# Blurred Photos



## 911 (Jul 9, 2019)

I have owned several digital cameras since they have come onto the market. The last two that I have bought are driving me batty. One is a Samsung and one is a Nikon. As I take pictures, I look at them in the small screen and they appear to be good. However, when I download them from the card into my computer, some are blurred. I do not move the camera. My other cameras produced very good pictures. 

Anyone have any idea as to what’s going on? I have my settings set for “Auto.”


----------



## hollydolly (Jul 9, 2019)

I don't know what's going on...but  I'm a very keen photographer.. so what seems fairly obvious to me  is that the problem seems to be with your computer and not the cameras, given they are 2 different brands...Have you tried inserting a new card into the cameras or either one, or using a new card reader?


----------



## C'est Moi (Jul 9, 2019)

You may be moving the camera whether you think so or not.   Try using a tripod for a couple of shots and see if the blurring persists.


----------



## 911 (Jul 10, 2019)

I have used different cards to no avail. I get the same pictures whether I use the desktop or the laptop computer. That's what is causing me issues. I can't figure it out. I even went back and spoke with their "expert" at Best Buy. I offered to lend my camera to him to take about 50 pictures and let's see what goes, but he declined my offer. I also had the shutter realigned in both cameras, just in case they were jostled in shipment. 

These are not high end cameras, maybe costing around $300.00 each. Had I invested hundreds of dollars more, I would be calling the company on the 800 number.

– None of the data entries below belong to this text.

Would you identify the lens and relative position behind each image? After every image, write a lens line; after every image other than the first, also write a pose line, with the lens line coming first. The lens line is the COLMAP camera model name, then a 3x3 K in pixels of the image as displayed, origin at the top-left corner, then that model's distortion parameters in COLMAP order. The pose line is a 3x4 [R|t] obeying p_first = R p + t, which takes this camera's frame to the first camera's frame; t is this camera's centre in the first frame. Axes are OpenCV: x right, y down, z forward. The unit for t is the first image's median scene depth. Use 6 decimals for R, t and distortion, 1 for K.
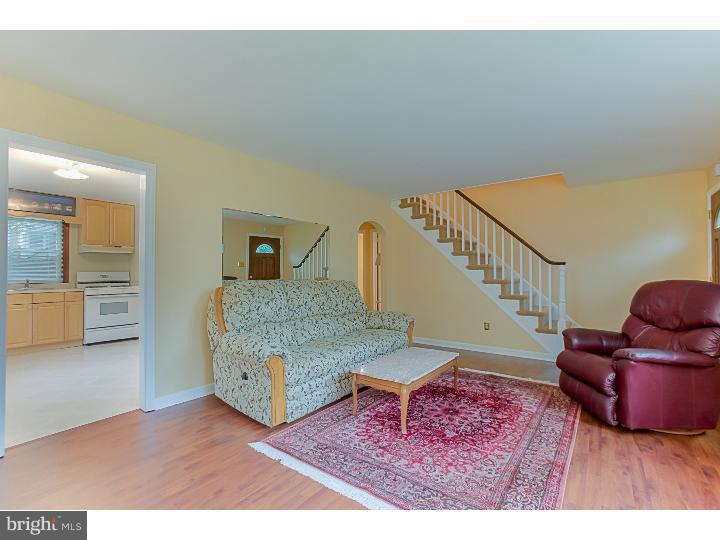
lens RADIAL K [[326.7, 0, 360.0], [0, 326.7, 270.0], [0, 0, 1]] dist [-0.010648, -0.000067]
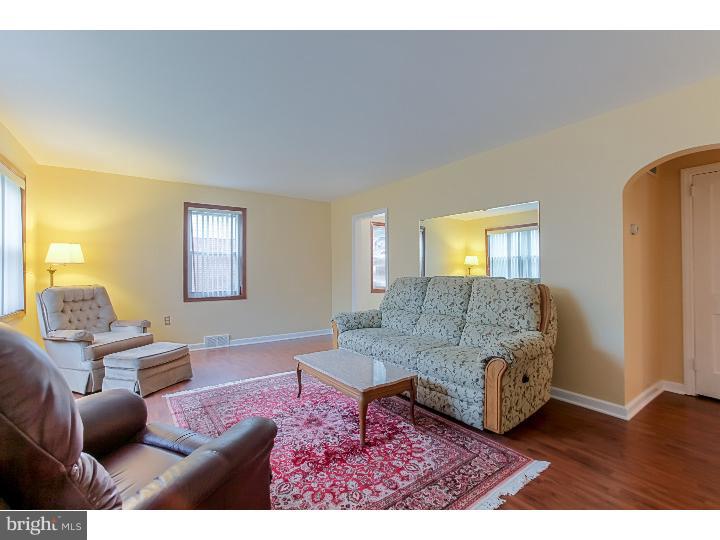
lens RADIAL K [[327.0, 0, 360.0], [0, 327.0, 270.0], [0, 0, 1]] dist [-0.048192, 0.000001]
pose [[-0.289772, 0.005313, -0.957081, 1.164205], [0.018458, 0.999830, -0.000039, 0.009251], [0.956918, -0.017677, -0.289821, 1.469970]]
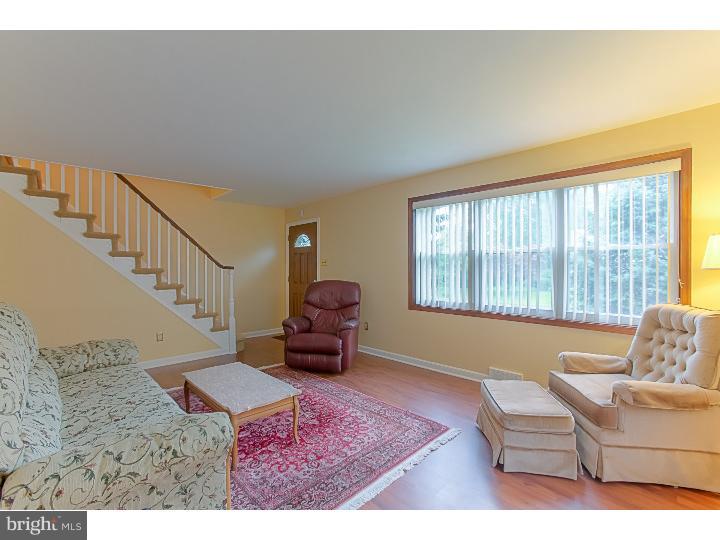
lens RADIAL K [[327.0, 0, 360.0], [0, 327.0, 270.0], [0, 0, 1]] dist [-0.048192, 0.000001]
pose [[0.125984, 0.005725, 0.992016, -0.752912], [-0.010747, 0.999933, -0.004406, -0.020293], [-0.991974, -0.010106, 0.126037, 0.642818]]
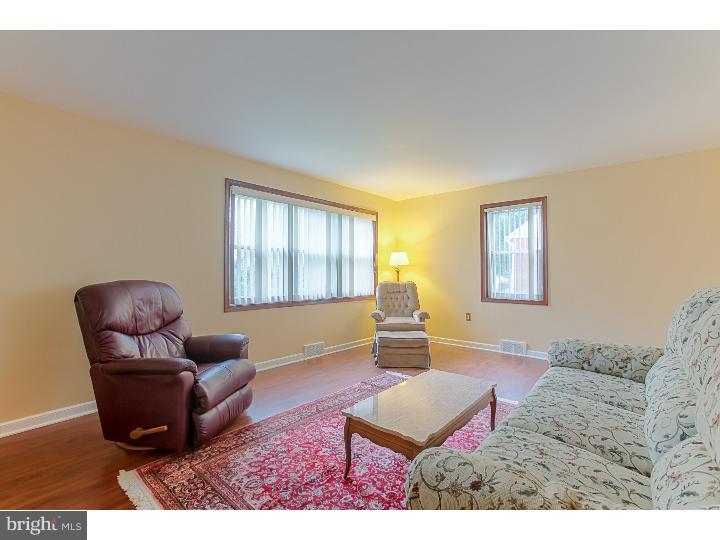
lens RADIAL K [[326.7, 0, 360.0], [0, 326.7, 270.0], [0, 0, 1]] dist [-0.010648, -0.000067]
pose [[-0.997960, 0.004454, 0.063683, 0.286277], [0.003243, 0.999812, -0.019117, 0.021724], [-0.063756, -0.018872, -0.997787, 1.948263]]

Someone told me to buy a Canon and if the same thing happens, I can send it to them and they will in fact, shoot pictures and test it for them selves. If there is a problem, they will send me another camera that have tested and proven to be reliable. It sounds hokey to me, but maybe that's the way to go.


----------



## Gemma (Jul 10, 2019)

Try turning off your auto focus and take a picture that way with the camera.  Then, check see if it is still blurred.  Here are some other tips in the following link:  How to Avoid Blurry Photos by Choosing the Right Autofocus Mode


----------



## johndoe (Jul 10, 2019)

If there is a setting called "default" you could try that. It might be screwed up out of the box.


----------



## drifter (Jul 20, 2019)

I have the same problem with Canons. I'm beginning to think it may be my eye sight. 
I've not taken a good photo since film went by the wayside.


----------



## 911 (Jul 20, 2019)

Drifter, I, too, am not a professional photographer. Back in the day when the Trooper had to take his own pictures of auto accidents or crime scenes, I was given a very expensive Minolta camera already set up for taking pictures. Every picture I took with that camera came out great.

With these cameras that I have been using, I never know which one will be blurred. I have reset the settings back to default, bought different photo cards, used different settings, including resolutions, but nothing has worked.

The Geek at Best Buy wanted me to send it back to the manufacturer and have it checked to make sure that the lens is inline with the part on the camera where it attaches. (I forget the name he called it.) He said that it could be an alignment problem, but on two different camera makes? I doubt it, but that may be my next move, just to satisfy my curiosity


----------